PANTAU LAMPUNG– Badan Eksekutif Mahasiswa (BEM) Universitas Lampung mendorong aparat penegak hukum untuk membuka kembali dokumen Panitia Khusus (Pansus) DPRD Kabupaten Tulang Bawang tahun 2017 serta hasil penelitian akademisi Universitas Lampung yang dipublikasikan oleh Intelegensia Media pada tahun yang sama.

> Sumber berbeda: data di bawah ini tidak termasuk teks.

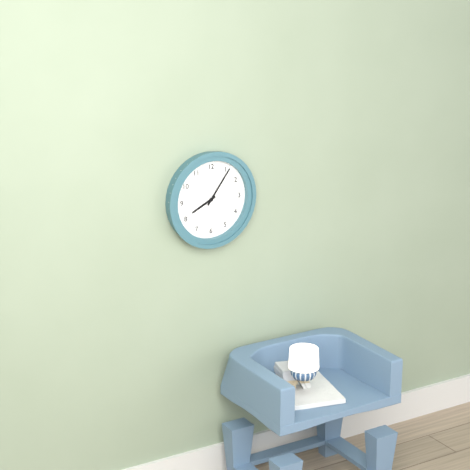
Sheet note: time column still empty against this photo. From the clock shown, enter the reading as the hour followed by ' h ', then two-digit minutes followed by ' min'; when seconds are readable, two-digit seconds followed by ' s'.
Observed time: 8 h 06 min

Keduanya dinilai sebagai kunci pembuka “kotak pandora” berbagai dugaan pelanggaran hukum dan agraria oleh perusahaan raksasa perkebunan, Sugar Group Companies (SGC).
Ketua BEM Unila, M. Ammar Fauzan, menegaskan bahwa hasil pansus dan kajian akademik tersebut telah memberikan gambaran kuat mengenai indikasi manipulasi administratif, pelanggaran tata ruang, serta perampasan hak atas tanah masyarakat adat di wilayah konsesi SGC.
“Ini bukan sekadar laporan teknis, tetapi sebuah tesis empiris tentang kerakusan administratif yang dibungkus dalam legitimasi hukum konsesi,” kata Ammar, Senin, 4 Agustus 2025.
Indikasi Manipulasi dan Pelanggaran Tata Ruang
Dokumen Pansus DPRD Tulang Bawang 2017 menyebut bahwa berdasarkan SK BPN Tulang Bawang tertanggal 8 Maret 2007, HGU resmi milik SGC hanya seluas 86.455,99 hektar. Namun, dalam praktiknya, perusahaan mengelola hingga 124.092,80 hektar—selisih lebih dari 37.000 hektar. Bahkan kawasan konservasi seperti Rawa Bakung diduga turut dimasukkan ke dalam wilayah konsesi tanpa izin resmi atau kajian lingkungan memadai.
Pansus juga menyoroti perbedaan peta HGU antar instansi, termasuk antara BPN, pemerintah daerah, dan pihak perusahaan, yang menimbulkan konflik tumpang tindih data serta potensi pelanggaran hukum tata ruang.
*Hasil Kajian Akademik: HGU Sebagai Alat Kooptasi Tanah Rakyat*
Tiga akademisi Universitas Lampung, Dedy Hermawan, Dharmawan Purba, dan Yusdianto, dalam penelitiannya, mengungkap dugaan adanya tindak pidana dalam praktik korporasi SGC. Mereka menilai bahwa izin HGU telah digunakan sebagai instrumen ekspansi hukum untuk mengalienasi tanah masyarakat adat tanpa kompensasi dan tanpa skema kemitraan plasma yang adil.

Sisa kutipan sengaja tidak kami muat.